* **À vous**
Recopiez sans rien changer le passage de l'extrait sur la Centrafrique allant de « Aussi, en novembre 2021, lorsque » à « des instructeurs russes. ».

* **Extrait à lire**
La RCA connaît en effet une période d’accalmie relative des violences. Un répit lié à la mise en œuvre de l’accord de paix de 2019 dit de « Khartoum » qui prévoit, entre autres, l’intégration des anciens rebelles qui acceptent de déposer les armes. « Autrement dit leur impunité. L’impunité des bourreaux au gouvernement, dans les quartiers, jusque dans nos maisons », dénonce Miryam Djangala Fall.

L’impunité des puissants

Que pèse en effet sa détermination face, exemple parmi tant d’autres, au poids politique d’un Hassan Bouba ? Ce dernier est le très influent ministre de l’élevage dans le gouvernement centrafricain. On le dit proche des Russes déployés dans le pays et nouveaux faiseurs de rois dans cette ancienne colonie française. Auparavant, Hassan Bouba était un haut responsable d’un groupe rebelle. C’est à ce titre et parce qu’il accepte de cesser le combat et convainc nombre de ses camarades à faire de même qu’il obtient son portefeuille ministériel.

Aussi, en novembre 2021, lorsque la Cour pénale spéciale, composée en partie de magistrats étrangers et chargée en RCA des dossiers les plus graves, le fait arrêter et l’inculpe pour « crimes de guerre » et « crimes contre l’humanité », Hassan Bouba ne reste pas plus de trois jours derrière les barreaux. Il est libéré, à la hussarde, par des éléments de la garde présidentielle formés par des instructeurs russes.

« Impunité », commente, laconique, un juge de la CPS où plusieurs dossiers consacrés aux violences sexuelles liées aux conflits sont en instruction. Et que dire de Jean-Pierre Bemba et de ses Banyamulengue ? Lui n’est autre que le vice-premier ministre de la République démocratique du Congo (RDC) voisine. Ainsi se dresse sur la route de Miryam Djangala Fall en quête de réparation morale pour toutes les survivantes, l’impunité des puissants abrités sous le parapluie de la raison d’Etat.

Parallèlement, et non moins problématique, il y a le poids de la société qui oppose ses tabous à la réalité des outrages en temps de paix. Miryam Djangala Fall exploitée par sa tante et son oncle traîne aussi ce boulet des violences ordinaires. Son fils ne sort plus beaucoup de sa chambre. Il a renoncé à ses études, las de porter l’opprobre jeté sur lui par des étudiants souillant le passé maternel et son rejeton.

« Blessures invisibles »

Or si, mécaniquement, les violences sexuelles en période de conflit décroissent en ces temps de paix relative, il n’en va pas de même de celles commises dans le cadre familial ou de proximité. Médecins sans frontières (MSF) est en première ligne pour réparer les dommages. En octobre 2023, l’organisation sortait un rapport sur ces « blessures invisibles ». « La violence sexuelle en RCA est une urgence de santé publique taboue et ne peut être traitée uniquement comme un problème lié au conflit armé », déclarait alors Khaled Fekih.

* **Enregistrements fournis**

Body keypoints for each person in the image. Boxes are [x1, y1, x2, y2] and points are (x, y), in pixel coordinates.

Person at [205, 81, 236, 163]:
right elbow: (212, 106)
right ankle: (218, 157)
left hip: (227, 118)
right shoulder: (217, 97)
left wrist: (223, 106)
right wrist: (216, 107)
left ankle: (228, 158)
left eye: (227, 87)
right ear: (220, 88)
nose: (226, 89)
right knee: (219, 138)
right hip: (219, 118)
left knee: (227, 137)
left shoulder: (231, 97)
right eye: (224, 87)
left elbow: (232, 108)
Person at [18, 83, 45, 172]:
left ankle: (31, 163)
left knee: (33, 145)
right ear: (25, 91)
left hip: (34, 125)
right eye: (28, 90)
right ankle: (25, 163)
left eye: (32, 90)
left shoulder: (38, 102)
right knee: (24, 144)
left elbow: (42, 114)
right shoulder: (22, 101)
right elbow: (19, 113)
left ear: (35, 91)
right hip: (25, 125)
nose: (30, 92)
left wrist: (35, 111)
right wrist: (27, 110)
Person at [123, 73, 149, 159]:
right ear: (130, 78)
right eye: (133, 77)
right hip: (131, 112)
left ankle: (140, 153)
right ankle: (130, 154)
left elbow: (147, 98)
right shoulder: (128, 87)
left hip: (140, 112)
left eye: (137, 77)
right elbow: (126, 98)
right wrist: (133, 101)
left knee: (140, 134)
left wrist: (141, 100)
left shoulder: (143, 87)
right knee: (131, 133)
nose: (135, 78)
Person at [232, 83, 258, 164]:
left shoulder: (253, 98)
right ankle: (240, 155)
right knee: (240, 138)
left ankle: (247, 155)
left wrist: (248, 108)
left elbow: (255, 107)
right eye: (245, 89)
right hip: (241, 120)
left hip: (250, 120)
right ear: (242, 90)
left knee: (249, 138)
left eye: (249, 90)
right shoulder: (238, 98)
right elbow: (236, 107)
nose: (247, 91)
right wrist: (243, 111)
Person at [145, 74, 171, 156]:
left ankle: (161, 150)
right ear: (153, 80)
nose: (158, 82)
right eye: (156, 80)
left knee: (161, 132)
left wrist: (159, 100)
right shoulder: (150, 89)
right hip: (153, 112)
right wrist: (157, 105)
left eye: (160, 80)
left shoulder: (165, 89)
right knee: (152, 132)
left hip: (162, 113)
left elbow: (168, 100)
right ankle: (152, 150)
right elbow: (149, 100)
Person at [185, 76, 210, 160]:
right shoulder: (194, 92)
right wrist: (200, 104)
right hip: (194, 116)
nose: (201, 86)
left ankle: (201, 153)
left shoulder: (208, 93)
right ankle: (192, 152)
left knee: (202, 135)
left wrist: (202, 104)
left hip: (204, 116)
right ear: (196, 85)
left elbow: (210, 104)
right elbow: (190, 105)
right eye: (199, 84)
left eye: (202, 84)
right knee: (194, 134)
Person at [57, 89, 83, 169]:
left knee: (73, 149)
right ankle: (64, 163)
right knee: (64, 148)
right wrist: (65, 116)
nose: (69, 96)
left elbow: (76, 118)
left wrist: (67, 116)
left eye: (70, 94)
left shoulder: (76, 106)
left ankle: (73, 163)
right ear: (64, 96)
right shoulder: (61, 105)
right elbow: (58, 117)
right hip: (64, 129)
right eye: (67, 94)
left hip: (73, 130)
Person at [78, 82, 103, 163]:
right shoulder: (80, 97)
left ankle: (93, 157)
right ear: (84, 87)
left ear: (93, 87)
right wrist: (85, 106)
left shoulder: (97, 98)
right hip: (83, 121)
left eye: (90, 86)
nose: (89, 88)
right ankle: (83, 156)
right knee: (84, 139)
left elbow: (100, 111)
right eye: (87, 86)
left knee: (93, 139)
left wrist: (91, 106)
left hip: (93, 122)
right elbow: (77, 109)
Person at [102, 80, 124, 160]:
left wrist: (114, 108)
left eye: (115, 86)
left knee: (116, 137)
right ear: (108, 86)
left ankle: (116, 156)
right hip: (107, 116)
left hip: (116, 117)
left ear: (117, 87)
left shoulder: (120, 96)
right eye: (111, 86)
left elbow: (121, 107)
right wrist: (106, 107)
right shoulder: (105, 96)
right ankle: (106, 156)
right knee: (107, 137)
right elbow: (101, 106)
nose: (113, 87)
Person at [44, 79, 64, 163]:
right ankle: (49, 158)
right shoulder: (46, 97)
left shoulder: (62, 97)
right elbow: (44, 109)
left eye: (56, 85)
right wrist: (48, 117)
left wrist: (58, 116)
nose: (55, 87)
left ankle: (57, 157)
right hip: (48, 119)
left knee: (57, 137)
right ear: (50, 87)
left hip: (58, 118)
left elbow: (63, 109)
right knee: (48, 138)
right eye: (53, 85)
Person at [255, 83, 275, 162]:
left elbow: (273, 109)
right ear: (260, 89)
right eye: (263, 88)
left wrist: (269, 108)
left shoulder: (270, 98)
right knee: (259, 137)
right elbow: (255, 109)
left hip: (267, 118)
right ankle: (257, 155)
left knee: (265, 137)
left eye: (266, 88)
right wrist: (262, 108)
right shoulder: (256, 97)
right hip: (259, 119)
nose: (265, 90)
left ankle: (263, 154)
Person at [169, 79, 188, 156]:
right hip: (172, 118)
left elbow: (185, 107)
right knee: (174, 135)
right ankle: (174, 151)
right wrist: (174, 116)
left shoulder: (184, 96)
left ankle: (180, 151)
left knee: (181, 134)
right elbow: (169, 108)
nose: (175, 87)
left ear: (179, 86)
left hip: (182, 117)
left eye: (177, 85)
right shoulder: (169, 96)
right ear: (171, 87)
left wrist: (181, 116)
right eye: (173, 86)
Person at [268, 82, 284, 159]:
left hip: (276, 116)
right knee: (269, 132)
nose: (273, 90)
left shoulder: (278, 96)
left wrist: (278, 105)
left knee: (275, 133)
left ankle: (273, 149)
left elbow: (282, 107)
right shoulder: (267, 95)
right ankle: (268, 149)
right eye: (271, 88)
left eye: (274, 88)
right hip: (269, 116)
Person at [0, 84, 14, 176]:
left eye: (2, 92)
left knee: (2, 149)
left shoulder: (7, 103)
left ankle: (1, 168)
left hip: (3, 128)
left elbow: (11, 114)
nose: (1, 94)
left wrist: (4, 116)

* **Réponse**
Aussi, en novembre 2021, lorsque la Cour pénale spéciale, composée en partie de magistrats étrangers et chargée en RCA des dossiers les plus graves, le fait arrêter et l’inculpe pour « crimes de guerre » et « crimes contre l’humanité », Hassan Bouba ne reste pas plus de trois jours derrière les barreaux. Il est libéré, à la hussarde, par des éléments de la garde présidentielle formés par des instructeurs russes.